→ Supplied records
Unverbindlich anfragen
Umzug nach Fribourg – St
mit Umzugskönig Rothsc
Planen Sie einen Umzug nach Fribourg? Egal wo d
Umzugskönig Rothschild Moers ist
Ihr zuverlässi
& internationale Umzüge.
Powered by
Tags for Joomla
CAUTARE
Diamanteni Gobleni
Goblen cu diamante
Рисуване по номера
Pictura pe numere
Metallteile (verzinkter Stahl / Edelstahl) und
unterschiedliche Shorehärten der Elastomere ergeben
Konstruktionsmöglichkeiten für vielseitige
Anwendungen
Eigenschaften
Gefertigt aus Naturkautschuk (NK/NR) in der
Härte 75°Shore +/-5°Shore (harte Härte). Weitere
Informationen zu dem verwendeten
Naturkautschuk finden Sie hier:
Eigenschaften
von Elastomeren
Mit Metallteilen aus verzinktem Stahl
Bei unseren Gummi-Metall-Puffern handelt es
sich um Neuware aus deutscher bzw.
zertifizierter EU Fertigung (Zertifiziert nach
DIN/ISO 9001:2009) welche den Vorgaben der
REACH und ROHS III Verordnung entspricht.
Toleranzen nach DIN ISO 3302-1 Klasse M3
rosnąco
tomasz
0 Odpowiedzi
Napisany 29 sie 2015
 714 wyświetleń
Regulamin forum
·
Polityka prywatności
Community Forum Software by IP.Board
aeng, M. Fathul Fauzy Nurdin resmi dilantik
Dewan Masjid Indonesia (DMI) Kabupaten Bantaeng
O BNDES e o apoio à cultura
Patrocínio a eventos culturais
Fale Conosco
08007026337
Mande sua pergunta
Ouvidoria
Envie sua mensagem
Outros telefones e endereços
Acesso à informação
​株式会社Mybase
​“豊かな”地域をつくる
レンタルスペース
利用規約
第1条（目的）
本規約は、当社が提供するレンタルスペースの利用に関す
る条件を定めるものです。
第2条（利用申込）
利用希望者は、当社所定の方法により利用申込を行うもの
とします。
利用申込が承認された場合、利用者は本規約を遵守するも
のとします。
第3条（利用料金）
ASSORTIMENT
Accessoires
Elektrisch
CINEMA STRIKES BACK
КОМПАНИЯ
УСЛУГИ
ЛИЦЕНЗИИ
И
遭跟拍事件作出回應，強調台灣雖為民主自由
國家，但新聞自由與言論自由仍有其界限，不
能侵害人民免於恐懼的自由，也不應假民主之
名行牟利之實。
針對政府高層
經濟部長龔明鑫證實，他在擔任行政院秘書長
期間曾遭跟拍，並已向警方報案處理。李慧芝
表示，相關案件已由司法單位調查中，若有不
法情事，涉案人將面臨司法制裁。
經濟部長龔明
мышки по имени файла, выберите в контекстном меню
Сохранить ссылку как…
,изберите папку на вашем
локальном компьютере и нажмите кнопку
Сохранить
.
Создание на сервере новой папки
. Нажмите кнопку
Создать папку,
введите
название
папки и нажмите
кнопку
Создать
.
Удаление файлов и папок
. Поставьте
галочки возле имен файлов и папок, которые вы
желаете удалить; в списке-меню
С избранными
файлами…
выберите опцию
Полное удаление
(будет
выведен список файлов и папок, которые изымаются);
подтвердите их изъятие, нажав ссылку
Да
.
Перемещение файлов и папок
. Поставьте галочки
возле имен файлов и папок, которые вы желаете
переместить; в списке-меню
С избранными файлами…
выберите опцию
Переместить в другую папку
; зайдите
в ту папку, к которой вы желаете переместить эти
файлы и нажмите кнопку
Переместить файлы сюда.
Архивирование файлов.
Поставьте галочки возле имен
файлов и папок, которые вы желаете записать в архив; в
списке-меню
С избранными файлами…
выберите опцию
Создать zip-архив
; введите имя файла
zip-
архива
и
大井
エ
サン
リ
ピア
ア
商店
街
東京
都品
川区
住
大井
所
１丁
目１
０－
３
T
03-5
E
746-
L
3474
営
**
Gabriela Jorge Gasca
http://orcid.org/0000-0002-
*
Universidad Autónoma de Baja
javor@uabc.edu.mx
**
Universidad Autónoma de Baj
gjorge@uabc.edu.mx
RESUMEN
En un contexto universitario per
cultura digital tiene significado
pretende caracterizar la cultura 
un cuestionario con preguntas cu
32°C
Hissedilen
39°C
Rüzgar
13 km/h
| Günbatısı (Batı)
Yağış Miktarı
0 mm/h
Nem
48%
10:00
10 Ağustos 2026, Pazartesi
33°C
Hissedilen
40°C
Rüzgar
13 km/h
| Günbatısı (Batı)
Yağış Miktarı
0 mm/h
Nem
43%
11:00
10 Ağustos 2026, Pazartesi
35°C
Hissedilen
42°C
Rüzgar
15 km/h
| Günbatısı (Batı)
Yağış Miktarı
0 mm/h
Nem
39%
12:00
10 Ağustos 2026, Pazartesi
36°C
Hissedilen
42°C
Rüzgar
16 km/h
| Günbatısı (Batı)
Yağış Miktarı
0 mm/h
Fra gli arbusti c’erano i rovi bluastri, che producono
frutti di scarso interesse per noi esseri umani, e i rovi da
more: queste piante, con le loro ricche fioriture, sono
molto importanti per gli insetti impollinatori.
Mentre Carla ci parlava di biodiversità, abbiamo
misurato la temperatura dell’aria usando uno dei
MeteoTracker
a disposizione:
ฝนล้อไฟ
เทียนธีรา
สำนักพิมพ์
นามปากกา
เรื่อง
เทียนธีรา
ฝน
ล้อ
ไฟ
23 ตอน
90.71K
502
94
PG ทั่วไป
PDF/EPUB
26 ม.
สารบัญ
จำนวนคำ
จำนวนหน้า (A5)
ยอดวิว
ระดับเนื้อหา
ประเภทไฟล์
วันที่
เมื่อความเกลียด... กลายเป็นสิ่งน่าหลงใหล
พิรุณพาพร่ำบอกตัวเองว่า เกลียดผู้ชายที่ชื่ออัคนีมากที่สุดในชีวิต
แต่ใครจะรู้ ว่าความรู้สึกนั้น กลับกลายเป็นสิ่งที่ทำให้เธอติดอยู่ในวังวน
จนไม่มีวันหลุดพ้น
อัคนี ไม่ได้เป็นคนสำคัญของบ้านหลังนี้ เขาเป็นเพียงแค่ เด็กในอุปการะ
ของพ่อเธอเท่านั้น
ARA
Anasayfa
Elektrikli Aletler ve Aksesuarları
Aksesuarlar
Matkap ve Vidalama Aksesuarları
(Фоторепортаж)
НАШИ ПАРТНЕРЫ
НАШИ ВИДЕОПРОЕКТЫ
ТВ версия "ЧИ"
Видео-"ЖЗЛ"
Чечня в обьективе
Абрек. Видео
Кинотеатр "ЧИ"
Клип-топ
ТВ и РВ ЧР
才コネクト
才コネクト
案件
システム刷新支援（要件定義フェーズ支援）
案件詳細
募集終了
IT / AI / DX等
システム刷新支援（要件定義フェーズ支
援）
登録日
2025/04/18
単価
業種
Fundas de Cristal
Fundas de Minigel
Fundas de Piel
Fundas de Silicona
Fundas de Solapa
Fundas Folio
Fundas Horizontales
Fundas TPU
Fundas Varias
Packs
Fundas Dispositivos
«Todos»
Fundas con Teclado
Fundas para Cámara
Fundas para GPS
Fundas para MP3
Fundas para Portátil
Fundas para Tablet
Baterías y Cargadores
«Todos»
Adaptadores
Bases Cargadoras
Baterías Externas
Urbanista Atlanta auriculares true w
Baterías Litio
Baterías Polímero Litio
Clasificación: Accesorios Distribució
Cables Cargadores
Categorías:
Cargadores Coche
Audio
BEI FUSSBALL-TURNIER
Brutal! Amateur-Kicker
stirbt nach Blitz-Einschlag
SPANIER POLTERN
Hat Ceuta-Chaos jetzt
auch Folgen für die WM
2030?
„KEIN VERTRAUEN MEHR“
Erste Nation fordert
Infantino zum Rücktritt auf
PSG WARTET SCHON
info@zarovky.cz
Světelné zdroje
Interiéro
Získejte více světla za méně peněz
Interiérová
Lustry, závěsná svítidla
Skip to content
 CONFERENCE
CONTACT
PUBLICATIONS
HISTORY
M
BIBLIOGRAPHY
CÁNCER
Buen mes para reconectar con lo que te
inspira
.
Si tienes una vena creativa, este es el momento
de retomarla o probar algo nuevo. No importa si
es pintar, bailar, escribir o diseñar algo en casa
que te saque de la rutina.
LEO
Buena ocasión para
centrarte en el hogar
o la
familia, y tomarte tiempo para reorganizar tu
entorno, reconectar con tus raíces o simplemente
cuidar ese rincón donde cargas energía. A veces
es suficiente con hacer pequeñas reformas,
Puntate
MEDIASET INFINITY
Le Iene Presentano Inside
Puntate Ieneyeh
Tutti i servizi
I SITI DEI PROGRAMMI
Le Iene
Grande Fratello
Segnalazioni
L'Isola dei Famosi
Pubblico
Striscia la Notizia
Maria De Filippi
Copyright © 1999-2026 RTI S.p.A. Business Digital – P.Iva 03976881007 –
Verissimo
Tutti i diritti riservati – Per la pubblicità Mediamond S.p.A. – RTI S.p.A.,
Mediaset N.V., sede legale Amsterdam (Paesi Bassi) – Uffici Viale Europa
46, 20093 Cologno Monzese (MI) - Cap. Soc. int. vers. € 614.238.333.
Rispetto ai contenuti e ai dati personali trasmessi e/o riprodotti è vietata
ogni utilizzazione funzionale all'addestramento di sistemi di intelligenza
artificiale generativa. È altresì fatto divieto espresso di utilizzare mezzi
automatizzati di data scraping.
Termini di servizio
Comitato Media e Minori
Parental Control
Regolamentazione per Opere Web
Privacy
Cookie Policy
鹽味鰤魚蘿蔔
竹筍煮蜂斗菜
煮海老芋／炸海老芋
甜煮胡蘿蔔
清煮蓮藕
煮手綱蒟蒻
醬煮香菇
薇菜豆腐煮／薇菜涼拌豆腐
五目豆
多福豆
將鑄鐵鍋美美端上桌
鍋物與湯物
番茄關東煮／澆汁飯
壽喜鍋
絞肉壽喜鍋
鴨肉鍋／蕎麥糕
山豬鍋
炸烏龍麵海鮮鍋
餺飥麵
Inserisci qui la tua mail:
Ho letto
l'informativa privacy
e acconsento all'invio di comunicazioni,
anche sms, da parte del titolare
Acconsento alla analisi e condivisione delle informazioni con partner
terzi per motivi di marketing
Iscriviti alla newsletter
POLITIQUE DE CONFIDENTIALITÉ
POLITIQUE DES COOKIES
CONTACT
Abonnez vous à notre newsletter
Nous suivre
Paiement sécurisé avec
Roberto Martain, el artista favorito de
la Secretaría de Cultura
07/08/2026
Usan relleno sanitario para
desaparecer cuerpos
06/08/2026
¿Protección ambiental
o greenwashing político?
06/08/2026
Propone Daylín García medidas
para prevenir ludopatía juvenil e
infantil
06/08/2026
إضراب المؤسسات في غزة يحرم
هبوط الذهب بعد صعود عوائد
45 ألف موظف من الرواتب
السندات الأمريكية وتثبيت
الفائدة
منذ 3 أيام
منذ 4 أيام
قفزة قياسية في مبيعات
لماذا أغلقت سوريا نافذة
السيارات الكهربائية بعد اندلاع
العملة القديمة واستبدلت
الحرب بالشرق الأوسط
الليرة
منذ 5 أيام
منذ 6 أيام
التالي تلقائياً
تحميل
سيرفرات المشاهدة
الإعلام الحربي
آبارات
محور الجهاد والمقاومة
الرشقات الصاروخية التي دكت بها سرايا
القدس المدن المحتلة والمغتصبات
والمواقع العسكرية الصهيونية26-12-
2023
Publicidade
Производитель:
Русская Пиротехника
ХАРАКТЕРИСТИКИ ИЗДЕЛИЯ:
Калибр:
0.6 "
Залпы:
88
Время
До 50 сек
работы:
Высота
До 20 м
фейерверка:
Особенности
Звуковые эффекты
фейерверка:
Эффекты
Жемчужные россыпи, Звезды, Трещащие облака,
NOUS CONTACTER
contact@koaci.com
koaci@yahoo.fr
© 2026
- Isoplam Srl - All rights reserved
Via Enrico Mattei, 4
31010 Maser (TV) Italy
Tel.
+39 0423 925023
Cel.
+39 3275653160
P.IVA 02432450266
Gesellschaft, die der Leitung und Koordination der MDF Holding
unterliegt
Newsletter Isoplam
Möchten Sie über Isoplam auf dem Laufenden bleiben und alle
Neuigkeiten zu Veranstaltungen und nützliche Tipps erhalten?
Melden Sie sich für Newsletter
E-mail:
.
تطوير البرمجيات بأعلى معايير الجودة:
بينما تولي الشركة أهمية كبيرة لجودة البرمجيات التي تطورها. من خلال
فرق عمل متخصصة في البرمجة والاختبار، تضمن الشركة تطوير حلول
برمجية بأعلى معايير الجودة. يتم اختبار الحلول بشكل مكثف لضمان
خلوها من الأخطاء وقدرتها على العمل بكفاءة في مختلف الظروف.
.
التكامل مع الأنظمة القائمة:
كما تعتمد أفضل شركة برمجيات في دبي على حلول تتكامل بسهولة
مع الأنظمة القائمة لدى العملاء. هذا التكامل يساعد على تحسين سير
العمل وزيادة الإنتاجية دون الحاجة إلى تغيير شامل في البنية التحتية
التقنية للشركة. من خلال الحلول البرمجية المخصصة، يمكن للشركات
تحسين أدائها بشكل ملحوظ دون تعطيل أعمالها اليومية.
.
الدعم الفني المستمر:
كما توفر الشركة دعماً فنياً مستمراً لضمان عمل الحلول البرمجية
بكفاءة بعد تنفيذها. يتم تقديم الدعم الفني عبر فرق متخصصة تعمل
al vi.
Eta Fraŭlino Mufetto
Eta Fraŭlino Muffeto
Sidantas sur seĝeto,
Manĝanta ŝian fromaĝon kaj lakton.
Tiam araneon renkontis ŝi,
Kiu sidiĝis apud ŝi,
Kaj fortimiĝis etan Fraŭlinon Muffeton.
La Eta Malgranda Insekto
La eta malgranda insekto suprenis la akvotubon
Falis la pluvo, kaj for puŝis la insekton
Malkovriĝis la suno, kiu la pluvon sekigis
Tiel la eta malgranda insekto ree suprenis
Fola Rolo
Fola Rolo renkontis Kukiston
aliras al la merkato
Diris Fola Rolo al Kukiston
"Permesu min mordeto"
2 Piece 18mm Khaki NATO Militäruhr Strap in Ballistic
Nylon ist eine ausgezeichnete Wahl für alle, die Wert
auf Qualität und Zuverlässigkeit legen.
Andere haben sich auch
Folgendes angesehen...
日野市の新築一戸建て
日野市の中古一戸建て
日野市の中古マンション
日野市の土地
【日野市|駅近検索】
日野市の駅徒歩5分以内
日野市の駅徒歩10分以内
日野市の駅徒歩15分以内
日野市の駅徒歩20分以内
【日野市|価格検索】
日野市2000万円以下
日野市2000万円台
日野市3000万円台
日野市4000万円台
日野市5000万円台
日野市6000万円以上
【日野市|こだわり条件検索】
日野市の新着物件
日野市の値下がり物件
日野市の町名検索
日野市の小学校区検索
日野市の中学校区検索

→ What to do
Quote word for word every line of the items from the very start up to and including the line that contains "Gefertigt aus Naturkautschuk (NK/NR) in der".

→ Result of the exercise
Unverbindlich anfragen
Umzug nach Fribourg – St
mit Umzugskönig Rothsc
Planen Sie einen Umzug nach Fribourg? Egal wo d
Umzugskönig Rothschild Moers ist
Ihr zuverlässi
& internationale Umzüge.
Powered by
Tags for Joomla
CAUTARE
Diamanteni Gobleni
Goblen cu diamante
Рисуване по номера
Pictura pe numere
Metallteile (verzinkter Stahl / Edelstahl) und
unterschiedliche Shorehärten der Elastomere ergeben
Konstruktionsmöglichkeiten für vielseitige
Anwendungen
Eigenschaften
Gefertigt aus Naturkautschuk (NK/NR) in der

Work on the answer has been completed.